When the question came up: “Do you think you are a woman?” Or similar question…

I thought and said, “Of course.” Feeling that my identity was determined by my crotch.

Energetically—the root chakra, which is in the pelvis, is thought to house our sense of home and security. And I have found it to be true that to focus on the pelvis in yoga is super-helpful for increasing feelings of being safe and comfortable in the body.

What if some of what we learn about our pelvises teach us to not trust ourselves, and therefore to feel unsafe in ourselves?

In his lectures to young communists in Germany during the rise of Hitler and the Nazis, psychologist Wilhelm Reich theorized that the suppression of sexuality was essential to an authoritarian government. Without the imposition of antisexual morality, he believed, people would be free from shame and would trust their own sense of right and wrong.
~Dossie Easton & Janet W. Hardy, ‘The Ethical Slut’

What role do I play in policing the bodies and identities of others?
~’You Have Been Toilet Trained’ PDF

This second quote from the toilet training PDF helped me to make a connection to why what I’m wanting to talk about is so slippery.

Many of us assume that it’s normal to be either male with masculine traits, or female with feminine traits, and we also very often will correct one another, or talk about it/laugh about it when we see something that fails to fit what we think of as the right behavior for how we identify the person we are seeing based on physical attributes.

These slights can seem so small and usual for many of us and we just go through life hardly noticing, and basically accepting these standards as reasonable for men and women, as well as doing our best to conform to these standards ourselves.
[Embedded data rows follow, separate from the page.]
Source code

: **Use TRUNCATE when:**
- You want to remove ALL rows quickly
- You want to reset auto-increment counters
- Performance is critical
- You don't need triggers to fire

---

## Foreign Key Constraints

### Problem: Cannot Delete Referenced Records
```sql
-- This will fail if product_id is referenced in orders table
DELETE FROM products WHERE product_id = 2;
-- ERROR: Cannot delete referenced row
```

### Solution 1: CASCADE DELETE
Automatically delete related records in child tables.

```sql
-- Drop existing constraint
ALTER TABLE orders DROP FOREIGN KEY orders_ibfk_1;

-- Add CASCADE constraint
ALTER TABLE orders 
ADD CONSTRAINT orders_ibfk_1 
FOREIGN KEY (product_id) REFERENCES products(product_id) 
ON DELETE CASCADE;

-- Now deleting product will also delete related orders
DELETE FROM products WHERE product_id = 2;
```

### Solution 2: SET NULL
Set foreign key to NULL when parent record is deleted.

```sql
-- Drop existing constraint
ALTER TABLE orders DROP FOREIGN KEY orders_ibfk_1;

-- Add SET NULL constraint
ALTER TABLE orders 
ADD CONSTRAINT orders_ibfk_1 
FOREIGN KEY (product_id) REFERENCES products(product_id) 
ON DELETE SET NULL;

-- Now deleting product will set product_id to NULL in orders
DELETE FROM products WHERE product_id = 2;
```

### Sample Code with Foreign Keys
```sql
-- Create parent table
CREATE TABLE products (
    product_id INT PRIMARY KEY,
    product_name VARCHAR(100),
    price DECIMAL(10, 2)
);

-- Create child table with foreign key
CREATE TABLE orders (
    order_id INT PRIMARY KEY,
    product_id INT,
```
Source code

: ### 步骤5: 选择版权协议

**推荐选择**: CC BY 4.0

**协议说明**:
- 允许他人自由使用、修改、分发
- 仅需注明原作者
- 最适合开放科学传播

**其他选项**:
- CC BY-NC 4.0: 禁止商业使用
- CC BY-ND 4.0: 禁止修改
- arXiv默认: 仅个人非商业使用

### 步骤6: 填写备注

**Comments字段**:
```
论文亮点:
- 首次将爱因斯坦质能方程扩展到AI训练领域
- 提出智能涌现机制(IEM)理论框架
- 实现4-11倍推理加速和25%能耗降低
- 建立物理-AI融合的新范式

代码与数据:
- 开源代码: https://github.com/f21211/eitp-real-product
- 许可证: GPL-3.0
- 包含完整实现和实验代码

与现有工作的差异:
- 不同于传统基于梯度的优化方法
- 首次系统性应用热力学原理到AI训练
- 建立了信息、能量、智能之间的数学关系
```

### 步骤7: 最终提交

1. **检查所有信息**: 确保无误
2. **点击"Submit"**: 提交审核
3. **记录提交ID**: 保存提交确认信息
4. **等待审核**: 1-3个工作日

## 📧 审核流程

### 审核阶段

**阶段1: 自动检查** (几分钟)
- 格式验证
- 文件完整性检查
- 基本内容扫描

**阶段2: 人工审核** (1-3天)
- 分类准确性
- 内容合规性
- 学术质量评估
Many people also feel that they are performing aspects of their identified gender that aren’t really them, but help meet expectations. Some of it is forced.

This tendency of seeing people, discerning a “gender” and then expecting divergent behavior based on a read of “male” or “female” particularly damages people who identify as trans or those who feel that the expectations of their perceived gender do not agree with how they want to be (or are) in the world.

One place this shows up is around bathrooms. I know I’ve received a funny look when leaving a men’s bathroom before. Why should someone else care if I just relieved my bladder in there? I had to pee.

Why do we police basic bodily functions?

I was thinking about segregation in American history, and how there was a time when people of color were expected to use different bathrooms than white people. Now we are in a time when it is common that women are expected to use different bathrooms than men. This separation confirms many times a day for many of us that there is a recognized difference and reasonable separation and even class difference between women and men. It is one of the ways that difference is maintained that seems to legitimate a power differential between men and women.

And it all stems from our pelvises! And imagined sex organs! …since we rarely see what people have “down there.”

What if the differences of our sex organs really represent more about what we might need to do to pleasure and play, rather than dictating who goes where and can do what? What if these commonly held beliefs about what men and women can and should do are really false, and have more to do with maintaining power structures based on class differences, rather than having much to do with determinations from nature?

A great thing: gender neutral bathrooms. One step towards accepting people as they are (needing to pee), and welcoming expected and unexpected gender expressions…


Gender neutral bathrooms at Saturn Cafe in Berkeley, California where everybody can pee!